Bij een interdisciplinair onderzoek in de V.U.B. door linguisten en neurologen werd bevestigd dat tweetalige kinderen minder hersenactiviteit nodig hebben om te leren. Het komt hier op neer dat kleine kinderen die via de "onderdompelingsmethode" twee of meerdere talen leren, ontvankelijker zijn voor nieuwe zaken. Bij deze zogezegde methode wordt alles echter te dikwijls aan het toeval overgelaten. De kinderen worden als het ware in een talenbad gestopt. Dit werkt echter enkel individueel, als het kind de kans niet krijgt om in zijn moedertaal te communiceren. Op taalvakanties met groepen spreken de kinderen te vaak onder elkaar, wat anders dan het beoogde doel : de aan te leren taal. Het onderdompelen beantwoordt aan ons didactisch profiel : alles in de aangeleerde taal.

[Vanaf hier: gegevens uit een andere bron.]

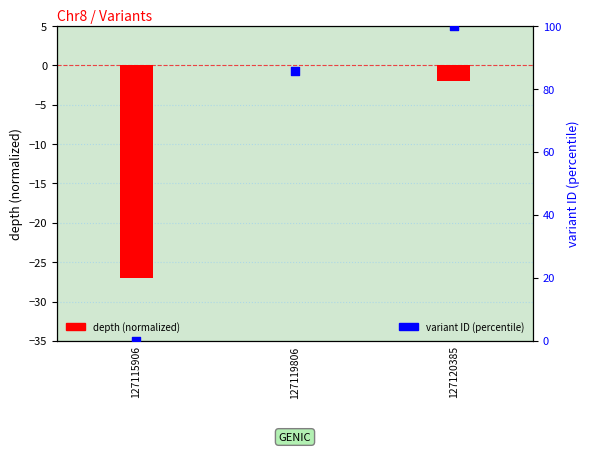

What are all the series names shown in the legend?

depth (normalized), variant ID (percentile)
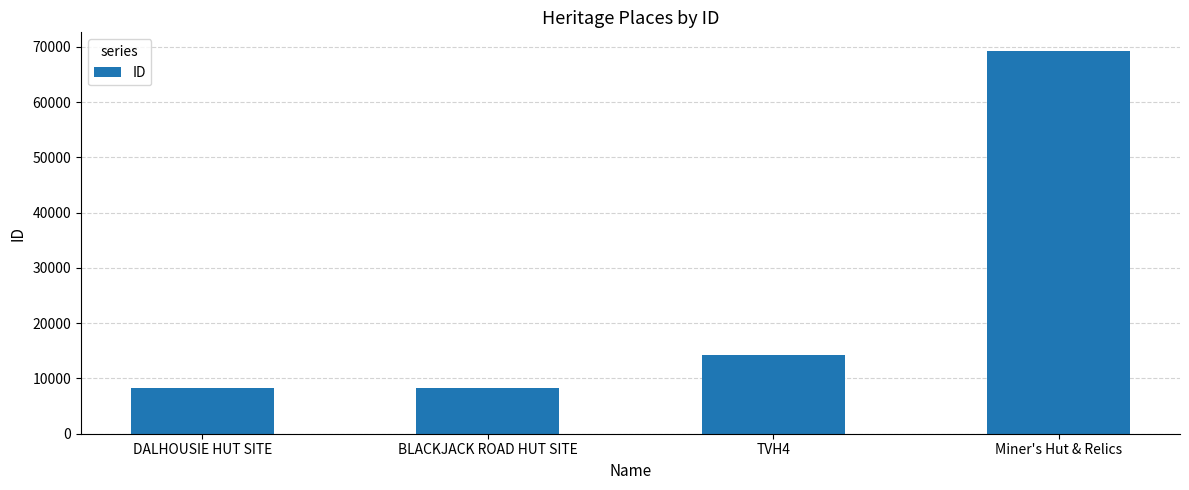

What is the maximum value shown in the chart?

69159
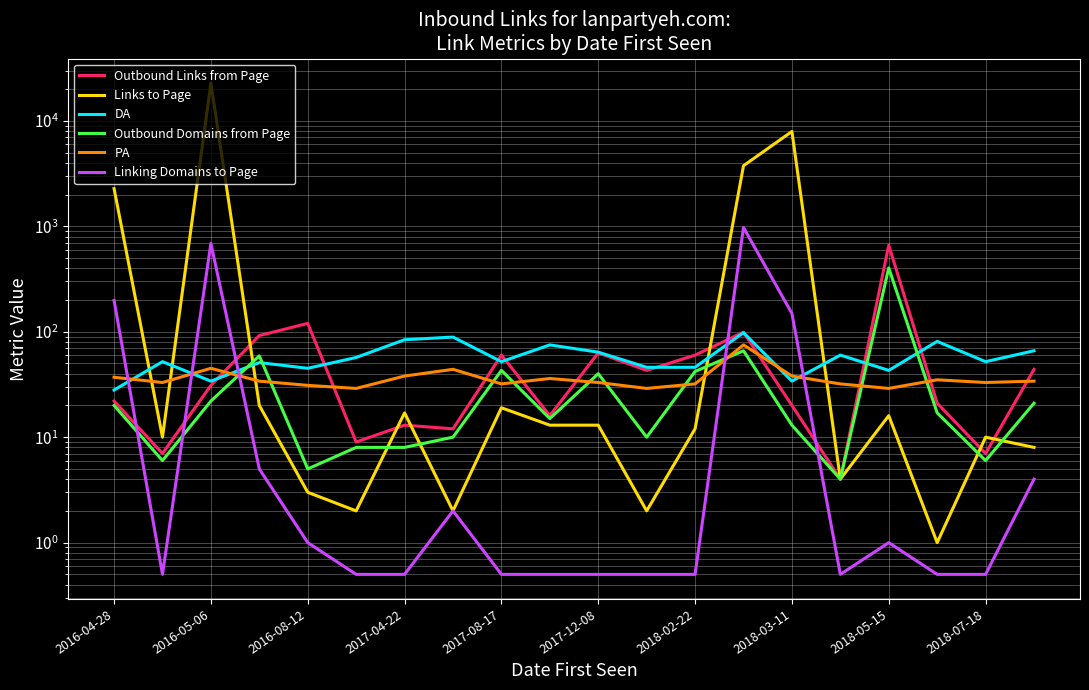

List the series in order of their peak value, lowest first.

PA, DA, Outbound Domains from Page, Outbound Links from Page, Linking Domains to Page, Links to Page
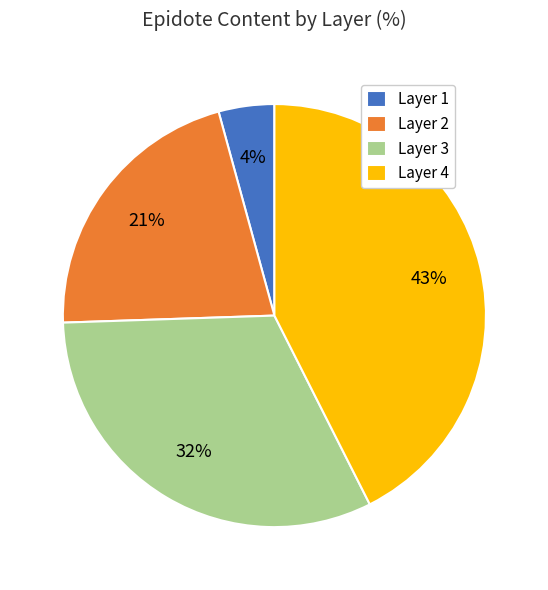

Which slice is the smallest?

Layer 1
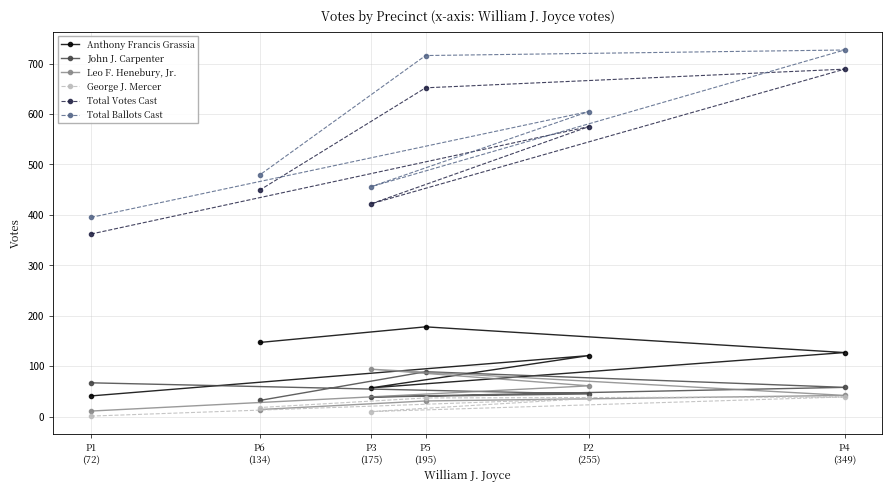

How many lines are shown in the chart?

6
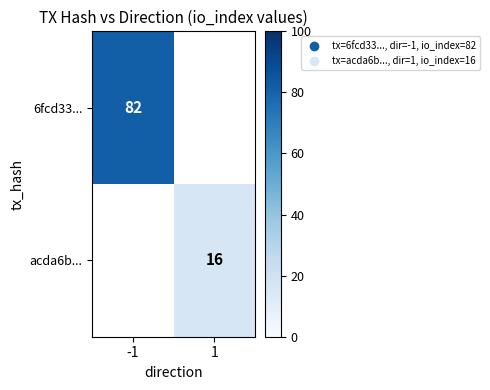

The value of acda6b... at 1 is 16. True or false?

True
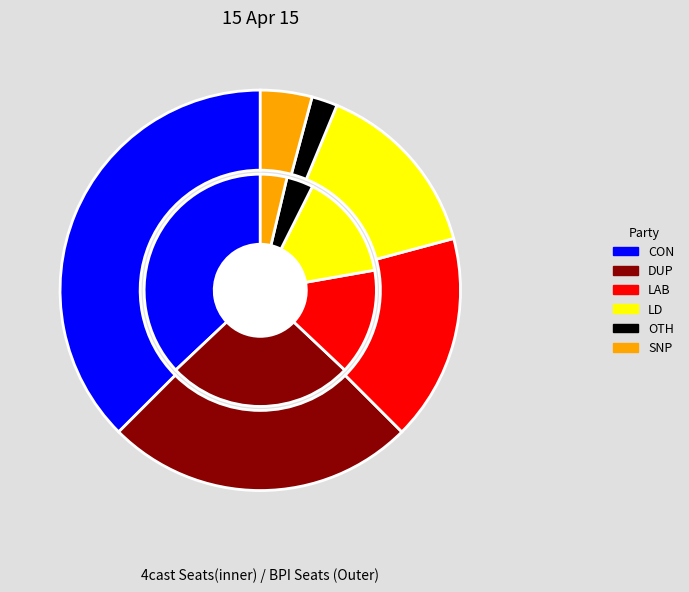

How many slices are in this pie chart?

9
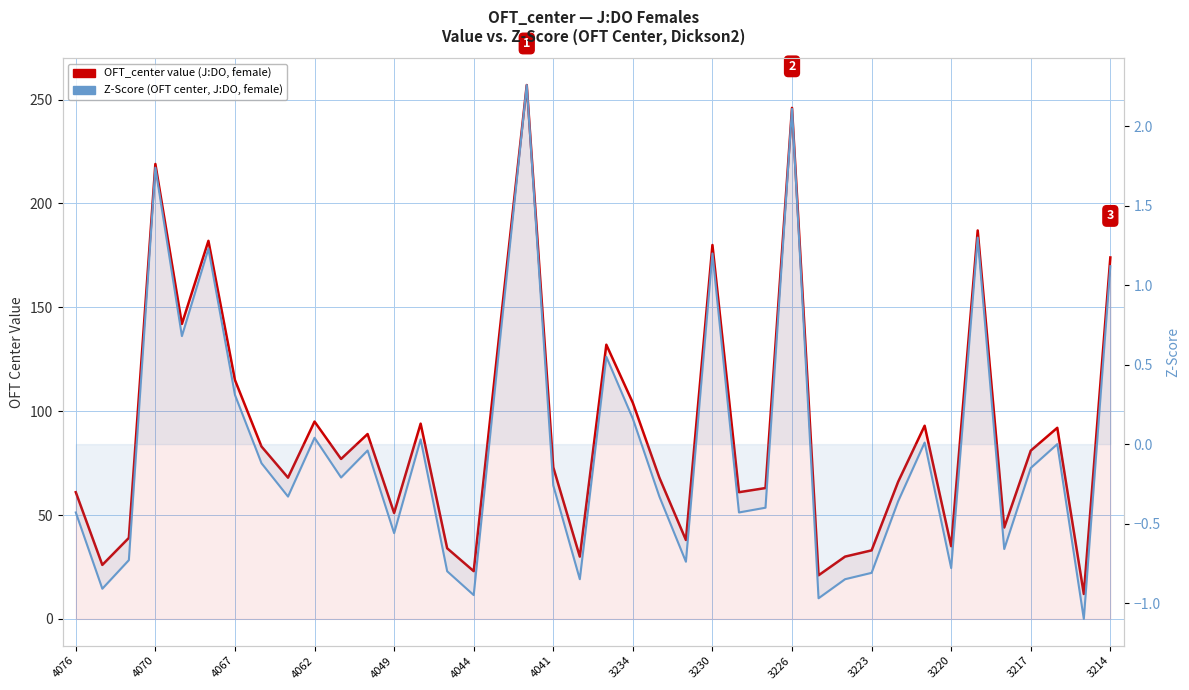

What is the sum of the OFT_center value (J:DO, female) values at 31 and 18?

139.0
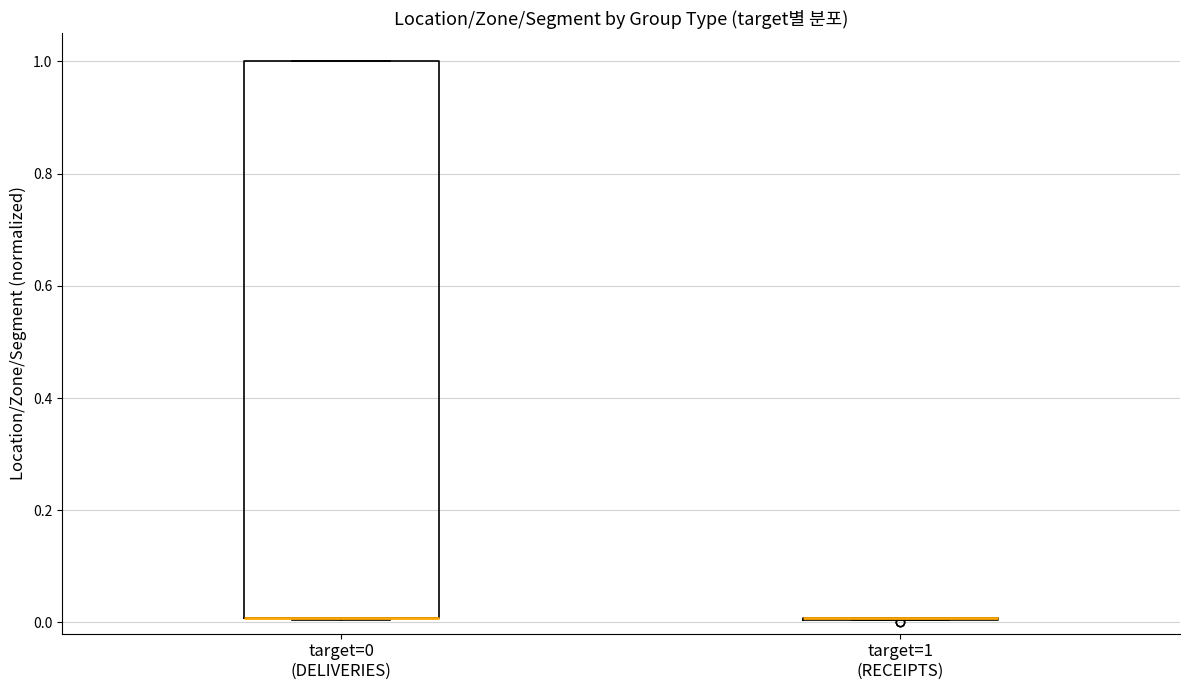

Where is the upper edge of the box for target=0 (DELIVERIES) on the y-axis? The values are not printed on the chart, so give them approximately, as read against the axis.

1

Op de Talenbeurs op 5.3.1983 waren wij er weer bij en deze keer reeds met een P.C. De 50 leerkrachten (toen alleen talen) konden er "The control data language instruction system" en "B.B.c." komen oefenen op een computerterminal. Wij waren het uiteraard aan onze reputatie verplicht, de allernieuwste en vooral betere didactische systemen in te liijven. Dat zou later leiden tot een advies om de computer enkel te gebruiken voor geschreven taal. Ondertussen is er veel geëvolueerd en de multimediale mogelijkheden van de apparatuur zijn voldoende eenvoudig mogelijk. Maar wat komt hiervan terecht en hoe ? Worden de principes die we vastlegden op basis van ons eigen experimenteel onderzoek terdege toegepast ? Ze staan in het Nederlands en in het Engels in ons werk : "Interactieve verbale leerprocessen in het Audio-Actief-ActiefComparatief-ZelfCorrectief talenpracticum". In het hoofdstuk "Oefeningen" staat een indeling van oefeningen op basis van efficiënte didactische situaties. Die zijn nog altijd van toepassing, ook voor de audiovisuele - structureel globale methode en ze zijn actueler dan ooit. Op vraag bezorg ik de tekqst gfratis als 'Word-bijlage'. De practische toepassing is mogelijk op P.C. via het systeem van Sanako (www.sanako.com), maar het scherm vertoont zware didactische fouten i.v.m. de zelfcorrectie. Nazegoefeningen zijn in ons systeem even goed zelfcorrectief, als de stimulus-response en gekruiste oefeningen. Ik wacht ook nog steeds op de witte raaf die een nieuwe avsg-methode ontwikkelt. In het multimediaal talenpracticum, zoals men dat nu noemt, hoop ik dat de grondige didactisch verantwoorde toepassingen voorrang krijgen op dure woorden en ev. geëxperimenteer.